RECORDS FOR THIS TASK below:

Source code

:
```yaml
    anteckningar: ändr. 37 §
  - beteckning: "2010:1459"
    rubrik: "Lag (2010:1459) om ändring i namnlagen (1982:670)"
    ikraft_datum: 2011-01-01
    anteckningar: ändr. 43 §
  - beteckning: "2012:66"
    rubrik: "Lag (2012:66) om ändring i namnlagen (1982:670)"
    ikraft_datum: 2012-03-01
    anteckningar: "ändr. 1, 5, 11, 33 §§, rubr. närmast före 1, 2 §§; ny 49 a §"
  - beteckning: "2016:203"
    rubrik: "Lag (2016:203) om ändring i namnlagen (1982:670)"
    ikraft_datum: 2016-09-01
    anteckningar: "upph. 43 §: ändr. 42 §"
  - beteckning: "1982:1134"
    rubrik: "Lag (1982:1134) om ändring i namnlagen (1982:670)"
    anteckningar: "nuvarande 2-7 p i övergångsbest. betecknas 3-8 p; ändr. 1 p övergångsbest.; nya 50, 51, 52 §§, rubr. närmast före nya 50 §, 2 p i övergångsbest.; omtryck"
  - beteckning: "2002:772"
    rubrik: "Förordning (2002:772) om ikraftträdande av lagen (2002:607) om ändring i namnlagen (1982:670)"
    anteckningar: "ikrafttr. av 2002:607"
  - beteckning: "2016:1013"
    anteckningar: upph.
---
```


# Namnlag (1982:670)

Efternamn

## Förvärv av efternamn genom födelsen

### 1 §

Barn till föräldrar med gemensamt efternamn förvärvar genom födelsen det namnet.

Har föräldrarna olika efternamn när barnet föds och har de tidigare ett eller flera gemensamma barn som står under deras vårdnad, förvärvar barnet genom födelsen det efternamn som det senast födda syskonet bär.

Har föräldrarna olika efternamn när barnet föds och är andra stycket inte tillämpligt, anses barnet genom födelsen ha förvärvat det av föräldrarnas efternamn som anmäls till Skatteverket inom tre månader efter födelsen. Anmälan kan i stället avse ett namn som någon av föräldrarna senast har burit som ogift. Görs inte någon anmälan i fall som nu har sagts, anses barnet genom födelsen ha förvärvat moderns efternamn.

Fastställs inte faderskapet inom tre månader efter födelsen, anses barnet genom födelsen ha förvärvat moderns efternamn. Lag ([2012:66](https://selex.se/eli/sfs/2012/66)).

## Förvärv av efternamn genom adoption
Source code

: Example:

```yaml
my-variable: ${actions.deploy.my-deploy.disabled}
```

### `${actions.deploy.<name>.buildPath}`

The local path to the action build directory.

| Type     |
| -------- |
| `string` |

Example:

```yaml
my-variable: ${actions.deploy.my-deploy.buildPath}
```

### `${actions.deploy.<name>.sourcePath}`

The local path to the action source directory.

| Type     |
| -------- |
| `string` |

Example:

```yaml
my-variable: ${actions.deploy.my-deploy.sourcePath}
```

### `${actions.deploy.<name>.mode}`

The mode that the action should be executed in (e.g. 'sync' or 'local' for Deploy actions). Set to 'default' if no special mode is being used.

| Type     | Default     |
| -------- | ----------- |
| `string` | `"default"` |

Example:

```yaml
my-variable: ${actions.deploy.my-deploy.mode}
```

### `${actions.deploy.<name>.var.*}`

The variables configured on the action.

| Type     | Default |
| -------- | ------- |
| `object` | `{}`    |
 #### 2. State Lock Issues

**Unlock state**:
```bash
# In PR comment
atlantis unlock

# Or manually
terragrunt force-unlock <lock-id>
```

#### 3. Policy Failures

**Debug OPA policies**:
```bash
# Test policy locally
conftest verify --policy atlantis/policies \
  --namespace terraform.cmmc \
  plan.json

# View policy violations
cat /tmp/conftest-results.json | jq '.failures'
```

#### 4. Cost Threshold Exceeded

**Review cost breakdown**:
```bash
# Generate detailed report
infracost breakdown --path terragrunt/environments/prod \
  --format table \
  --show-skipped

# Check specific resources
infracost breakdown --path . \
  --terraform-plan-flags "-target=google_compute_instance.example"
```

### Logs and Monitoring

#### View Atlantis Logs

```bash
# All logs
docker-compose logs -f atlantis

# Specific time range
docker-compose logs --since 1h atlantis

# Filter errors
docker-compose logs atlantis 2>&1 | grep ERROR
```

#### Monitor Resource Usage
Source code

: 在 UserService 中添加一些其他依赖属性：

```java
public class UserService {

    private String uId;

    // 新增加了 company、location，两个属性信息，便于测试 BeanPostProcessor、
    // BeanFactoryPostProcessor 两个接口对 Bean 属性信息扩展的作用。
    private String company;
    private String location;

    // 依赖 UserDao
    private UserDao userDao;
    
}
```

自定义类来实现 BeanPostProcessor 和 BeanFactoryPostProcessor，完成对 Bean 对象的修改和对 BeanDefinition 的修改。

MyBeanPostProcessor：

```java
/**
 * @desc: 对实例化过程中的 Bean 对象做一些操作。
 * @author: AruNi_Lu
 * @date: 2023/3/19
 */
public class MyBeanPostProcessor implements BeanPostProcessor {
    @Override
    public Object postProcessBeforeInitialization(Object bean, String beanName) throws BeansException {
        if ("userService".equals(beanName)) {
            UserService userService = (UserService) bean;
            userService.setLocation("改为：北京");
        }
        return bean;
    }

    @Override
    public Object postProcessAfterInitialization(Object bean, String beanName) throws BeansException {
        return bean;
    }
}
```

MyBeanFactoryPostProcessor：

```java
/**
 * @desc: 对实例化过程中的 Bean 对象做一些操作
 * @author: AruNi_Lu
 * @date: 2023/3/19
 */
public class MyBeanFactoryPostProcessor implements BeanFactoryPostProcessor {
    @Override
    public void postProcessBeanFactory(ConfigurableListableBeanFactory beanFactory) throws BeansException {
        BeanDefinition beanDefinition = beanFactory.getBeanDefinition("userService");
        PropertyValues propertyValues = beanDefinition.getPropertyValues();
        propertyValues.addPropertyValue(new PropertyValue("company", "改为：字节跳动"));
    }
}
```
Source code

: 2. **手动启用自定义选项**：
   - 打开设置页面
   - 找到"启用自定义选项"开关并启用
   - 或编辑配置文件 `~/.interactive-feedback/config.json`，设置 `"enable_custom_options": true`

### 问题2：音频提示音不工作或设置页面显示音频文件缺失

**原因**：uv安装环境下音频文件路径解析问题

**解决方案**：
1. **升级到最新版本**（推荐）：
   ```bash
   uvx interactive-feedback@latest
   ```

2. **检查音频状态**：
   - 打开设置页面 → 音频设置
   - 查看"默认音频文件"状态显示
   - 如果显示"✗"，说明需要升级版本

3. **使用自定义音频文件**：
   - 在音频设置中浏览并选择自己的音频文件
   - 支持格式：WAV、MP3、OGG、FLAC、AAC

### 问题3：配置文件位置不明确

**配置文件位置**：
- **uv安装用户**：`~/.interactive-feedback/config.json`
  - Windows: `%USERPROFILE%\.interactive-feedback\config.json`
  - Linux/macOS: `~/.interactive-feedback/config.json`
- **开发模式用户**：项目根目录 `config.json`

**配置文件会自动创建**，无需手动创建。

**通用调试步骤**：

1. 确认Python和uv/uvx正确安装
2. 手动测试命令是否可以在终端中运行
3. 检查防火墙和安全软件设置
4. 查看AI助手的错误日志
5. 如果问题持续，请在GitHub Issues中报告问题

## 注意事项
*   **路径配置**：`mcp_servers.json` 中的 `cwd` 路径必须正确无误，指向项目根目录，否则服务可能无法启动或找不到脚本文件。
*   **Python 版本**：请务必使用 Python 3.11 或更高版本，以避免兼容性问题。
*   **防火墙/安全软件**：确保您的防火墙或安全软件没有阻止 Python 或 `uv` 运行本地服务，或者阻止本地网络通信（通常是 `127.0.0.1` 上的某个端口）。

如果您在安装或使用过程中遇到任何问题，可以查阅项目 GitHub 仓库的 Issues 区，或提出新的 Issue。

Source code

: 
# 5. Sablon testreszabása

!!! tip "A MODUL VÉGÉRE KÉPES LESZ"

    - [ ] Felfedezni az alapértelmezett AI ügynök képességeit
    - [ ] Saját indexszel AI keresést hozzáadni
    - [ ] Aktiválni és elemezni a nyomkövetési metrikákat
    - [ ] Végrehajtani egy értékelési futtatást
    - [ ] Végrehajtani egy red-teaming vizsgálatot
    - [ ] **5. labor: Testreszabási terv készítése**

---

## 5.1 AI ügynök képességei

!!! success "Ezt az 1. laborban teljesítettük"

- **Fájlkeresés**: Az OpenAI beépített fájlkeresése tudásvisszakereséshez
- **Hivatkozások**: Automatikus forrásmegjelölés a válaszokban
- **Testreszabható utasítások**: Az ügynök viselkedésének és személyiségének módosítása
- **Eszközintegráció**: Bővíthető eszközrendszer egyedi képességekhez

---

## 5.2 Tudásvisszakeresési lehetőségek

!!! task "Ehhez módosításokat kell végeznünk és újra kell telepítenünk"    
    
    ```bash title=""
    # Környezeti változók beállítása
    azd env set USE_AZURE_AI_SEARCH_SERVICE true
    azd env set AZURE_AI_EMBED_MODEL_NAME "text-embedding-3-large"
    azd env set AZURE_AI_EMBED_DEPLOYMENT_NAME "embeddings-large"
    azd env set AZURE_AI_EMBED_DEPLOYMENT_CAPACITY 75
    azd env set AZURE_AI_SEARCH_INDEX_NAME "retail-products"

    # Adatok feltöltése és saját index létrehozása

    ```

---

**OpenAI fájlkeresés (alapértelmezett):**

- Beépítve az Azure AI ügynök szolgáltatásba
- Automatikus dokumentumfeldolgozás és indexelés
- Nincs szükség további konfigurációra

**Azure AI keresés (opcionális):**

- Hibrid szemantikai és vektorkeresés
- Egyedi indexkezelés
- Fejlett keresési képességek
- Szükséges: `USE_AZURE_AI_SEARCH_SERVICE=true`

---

End of RECORDS FOR THIS TASK.

[EXERCISE DETAILS]
If a line in the entries contains "true", copy it.

[ANSWER BOX]
   - 或编辑配置文件 `~/.interactive-feedback/config.json`，设置 `"enable_custom_options": true`
    azd env set USE_AZURE_AI_SEARCH_SERVICE true
- Szükséges: `USE_AZURE_AI_SEARCH_SERVICE=true`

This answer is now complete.